Roulement de tambour… Le papier qui vole dans les airs; les derniers morceaux de Scotch Tape qui me donnent du fil à retordre… Et voilà que je me retrouve devant une boîte remplie à ras bord de friandises de toutes sortes. Euh…

En temps ordinaire, j’aurais été plus que ravie de ce cadeau puisque nous n’avions pas droit à ce genre de choses à la maison. Mais où étaient donc mes patins? C’est ce que j’avais demandé, prié, supplié de toutes mes forces!

Lorsque ma mère me tendit son cadeau, j’ai refusé de l’ouvrir. Par sa forme, je savais déjà que ce n’était pas des patins. Craignant de déclencher une autre guerre mondiale, j’ai fini par le déballer, ce cadeau que je détestais déjà, pour me retrouver avec un… album-photos. Vide, évidemment, puisque l’idée était de le remplir. Remplir de quoi, je ne le sais pas, puisque je n’avais même pas d’appareil-photo? Je ne l’ai d’ailleurs jamais comprise, celle-là.

Ce soir-là, je montai me coucher le cœur en miettes.

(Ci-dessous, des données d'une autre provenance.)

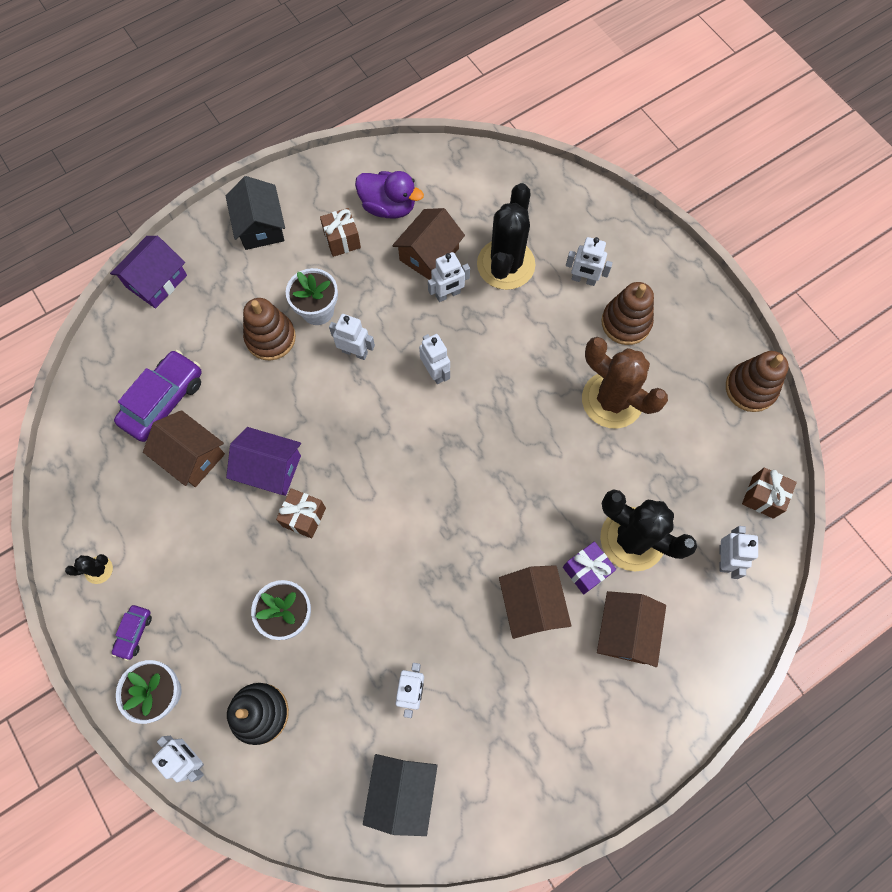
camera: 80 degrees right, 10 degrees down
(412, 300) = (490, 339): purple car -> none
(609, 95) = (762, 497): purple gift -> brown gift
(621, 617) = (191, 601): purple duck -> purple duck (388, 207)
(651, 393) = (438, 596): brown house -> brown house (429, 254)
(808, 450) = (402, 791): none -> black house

Non seulement j’allais devoir continuer à patiner sur mes pantoufles en Phentex, mais je venais de réaliser que toute cette histoire de père Noël, c’était une véritable supercherie. Pire encore, s’il s’avérait qu’il existait vraiment, il ne venait pas dans les maisons comme la mienne. Il allait voir les enfants qui portaient de jolis vêtements et qui avaient des parents attentionnés et aimants.

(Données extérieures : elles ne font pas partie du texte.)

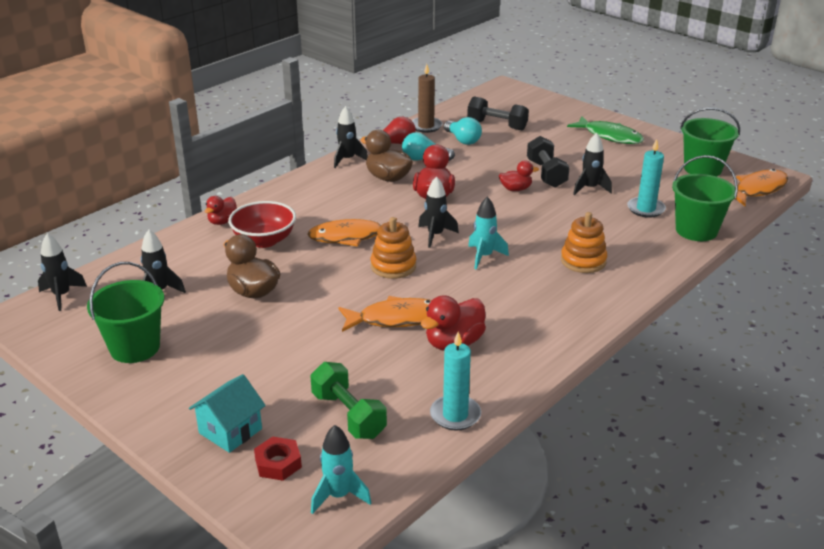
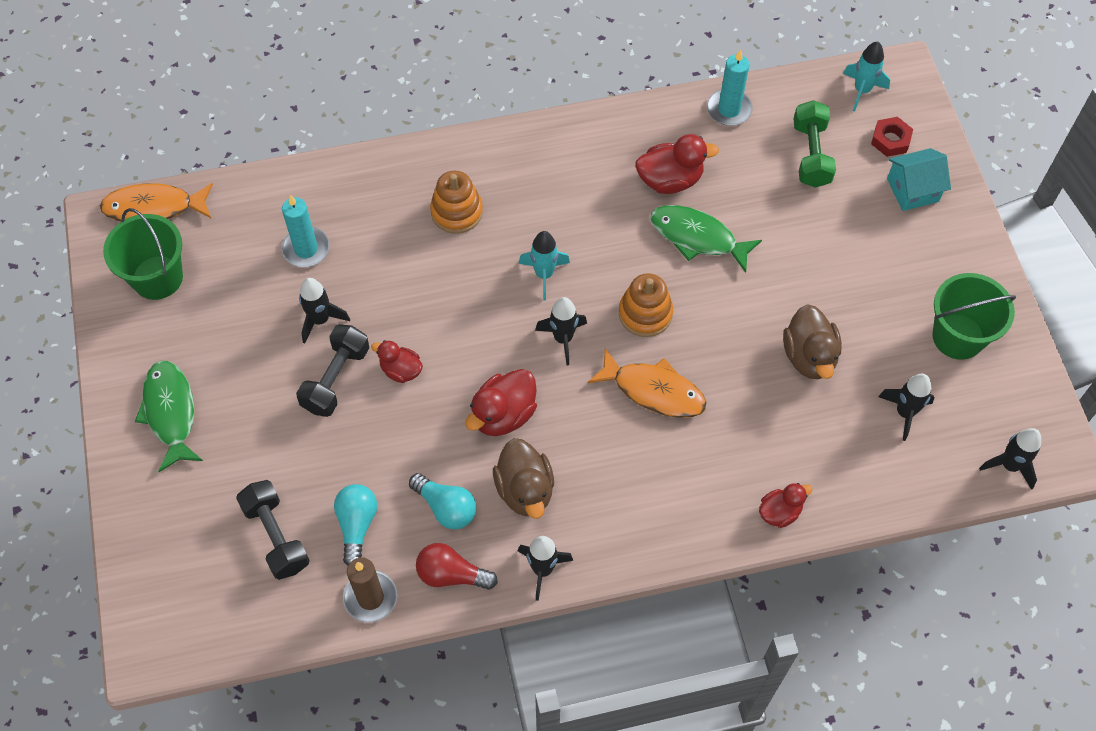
camera: 145 degrees left, 30 degrees up
(264, 240) = (751, 442): red bowl -> none
(396, 319) = (698, 237): orange fish -> green fish
(696, 230) = (300, 188): green bucket -> none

Au fond, la véritable question…

Heureusement, je me suis réconciliée avec le père Noël depuis. Tout cela grâce à mon fistouche (mon fils) adoré. Mais je ne suis pas sans penser à tous les enfants qui ne comprendront pas pourquoi le père Noël les oublie chaque année.

Au fond, je crois que ce qui m’a toujours dérangée, c’est de constater que l’argent que ma mère mettait pour m’acheter les éternelles jaquettes aurait pu servir, à l’occasion, à m’acheter une peluche ou une poupée. Le coût était quasi identique. Ce qui me consterne, ce n’est pas tant le fait que nous avions des moyens financiers restreints que le fait que, visiblement, ma mère n’était pas du tout à l’écoute de nos besoins, qu’ils soient physiques ou émotionnels.

Rassurez-vous, je ne lui en veux plus du tout. Mon ressentiment a disparu le jour où je me suis mise à faire pour mon fils toutes ces choses qui m’ont tant manqué lorsque j’étais enfant. J’ai réalisé qu’il est possible de «réparer», de guérir certaines blessures en faisant justement pour les autres ce qu’on aurait voulu qui soit fait pour nous.

Les enfants peuvent tout comprendre, il suffit de leur expliquer ce qui se passe.  Et lorsque c’est fait avec authenticité et amour, cela rend les situations beaucoup plus faciles à accepter.

Si j’ai déjà ressenti une certaine amertume par rapport à mon passé, je ressens désormais une très grande fierté par rapport à mon présent et une excitation sans bornes pour mon avenir. Et ça, ce n’est pas le père Noël, mais bien moi qui me le suis offert.